François Houle: Aerials
Drip Audio

Rant: A Direct Sensuous Pleasure
Schraum

Jesse Zubot: Dementia
Drip Audio

Classify these three under ‘avant-jazz' with an additional ‘solo-centered' sub-classification: Houle's Aerials is primarily clarinet explorations, Zubot's Dementia is largely violin, and Rant's A Direct Sensuous Pleasure documents guitar-drums interplay.

Aerials may be François Houle's first solo release on Drip Audio but the well-traveled clarinetist has performed alongside the Dave Douglas, Marilyn Crispell, Evan Parker, Myra Melford, and others. The disc's eighteen improvisations—some fleeting, others considerably longer, like the aptly-titled, ten-minute “Circulaire”—allow Houle ample room to stretch out, push the limits, and explore extended techniques (multiphonics and circular breathing) and electroacoustic, classical, and jazz genres. At one point Houle investigates the acoustical resonance potential of his instrument by playing it ‘inside' a grand piano (“Méandre”), but Aerials isn't always so avant-garde in spirit. On “Liege,” the clarinet flutters and whistles like a singing bird while “Pour Sidney” (Bechet, presumably) finds Houle indulging in some straight-up bluesy emoting. At other moments, the mood is more contemplative and serene with Houle exploiting ambient echo as a ‘second' instrument. His virtuosity on the instrument is never in doubt but Aerials hardly comes across as an empty exercise in egoistic self-indulgence. Though overlong at 70 minutes, the collection's still refreshing for showing how effectively Houle uses restraint in his playing and works breathing space into the pieces themselves.

Like Houle's, Zubot's album is comprised of improvisations, in this case violin-based though the Drip Audio head plays mandolin and guitar too. Unlike Aerials, Dementia is a svelte 38 minutes which still allows Zubot ample time to sample a broad spectrum of styles and sonic extremes. Purposefully attempting to convey the decline of a human's cognitive state, Zubot uses bold electronic-influenced sound design in addition to the conventional instruments to suggest psychic states like confusion, paranoia, and agitation. Consequently, there's little in the way of traditional ‘romantic' violin playing (though a half-recognizable trace of a classical theme surfaces here and there), but a great deal of Zubot wrestling with the instrument as he determinedly attempts to wring novel sounds from it. The fragment “Atrophy” sounds like a microphone was put inside a bee's hive and the recorded results amplified while “Apraxia” explores the possibilities of violin and electronic manipulations, and “Delusions” suggests a mandolin and violin blues-folk duo playing by a swamp. Offsetting the experiments, though, is an occasional pretty moment. Belying its title, “Dementia” sounds anything but crazed when harp-like lattices swoop and criss-cross in what sounds like an evocation of a medieval madrigal, and “A Wish” brings the disc to an elegiac close. Generally speaking, Dementia is primarily uneasy listening, but is so by design.

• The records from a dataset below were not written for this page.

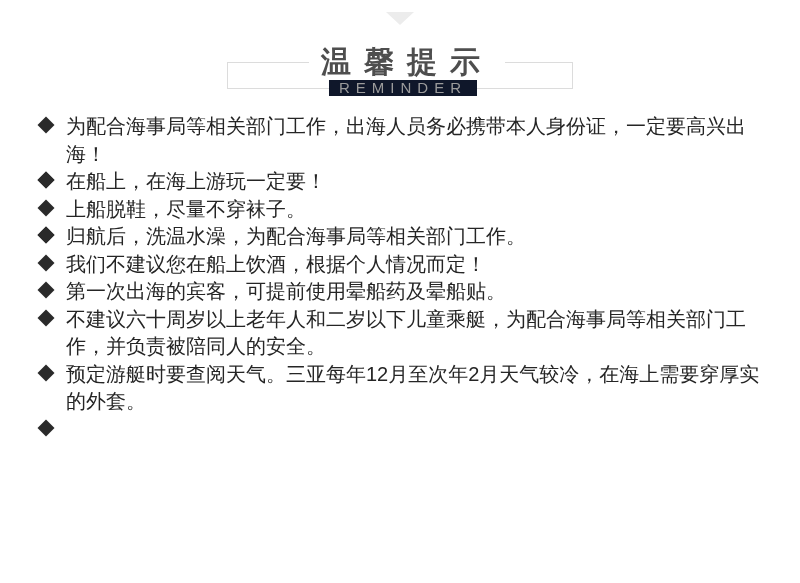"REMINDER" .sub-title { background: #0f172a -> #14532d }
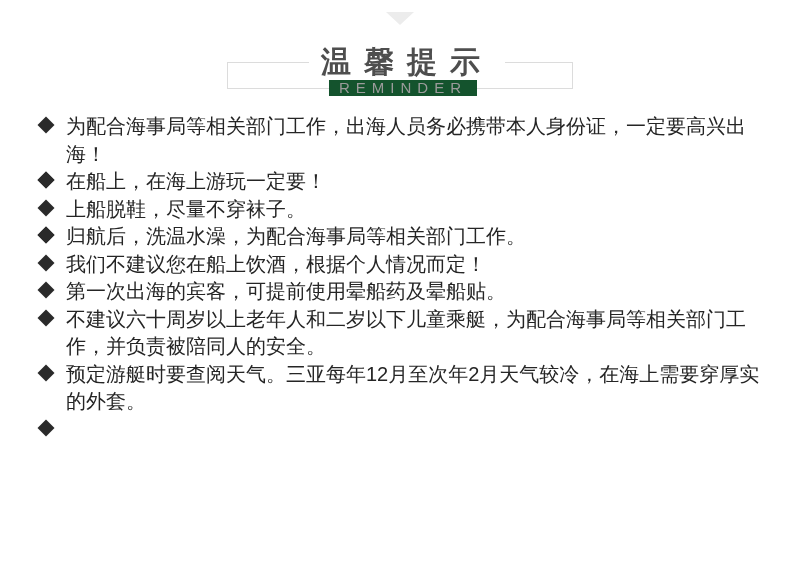"上船人数不可超过船只限载人数。" span.tip-text { html: none -> <span>上船人数不可超过船只限载人数。</span> }
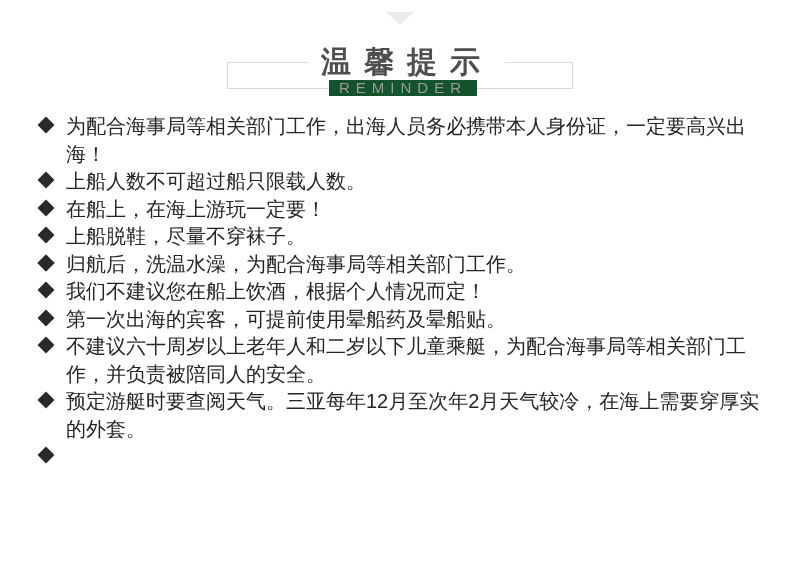"在船上，在海上游玩一定要！" span.tip-text { text: 在海上游玩一定要 -> 一定要高兴出海 }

A Direct Sensuous Pleasure impresses as a highly listenable and engaging collection of duets by Berliners Merle Bennett on drums and Torsten Papenheim on guitar. Having issued a debut (Seumsun/Sunseum) a couple of years ago, the two have developed a telepathic rapport that's clearly evident in the new material. The eleven short settings are more akin to episodic, through-composed pieces than meandering jams, though they're not so tightly framed they prevent a welcome looseness from entering into the equation. Papenheim opts for cleanly etched melodic lines and jazz-tinged fluidity while Bennett complements the guitarist with inventive fills and bell-like cymbal accents (even a horse's gallop in “Schley”). The pair groups the material into a trio of three-track sections separated by two brief interludes (“Tinkla Eins” and “Tinkla Zwei,” where Bennett trades drumsticks for glockenspiel and accordion, respectively) with styles ranging from the funky (“Steize,” “Spule”) to the ruminative (“Rauhn,” “Weile”). A key part of the disc's appeal is the comfortable balance established by the two, with each musician intent on supporting rather than overpowering the other.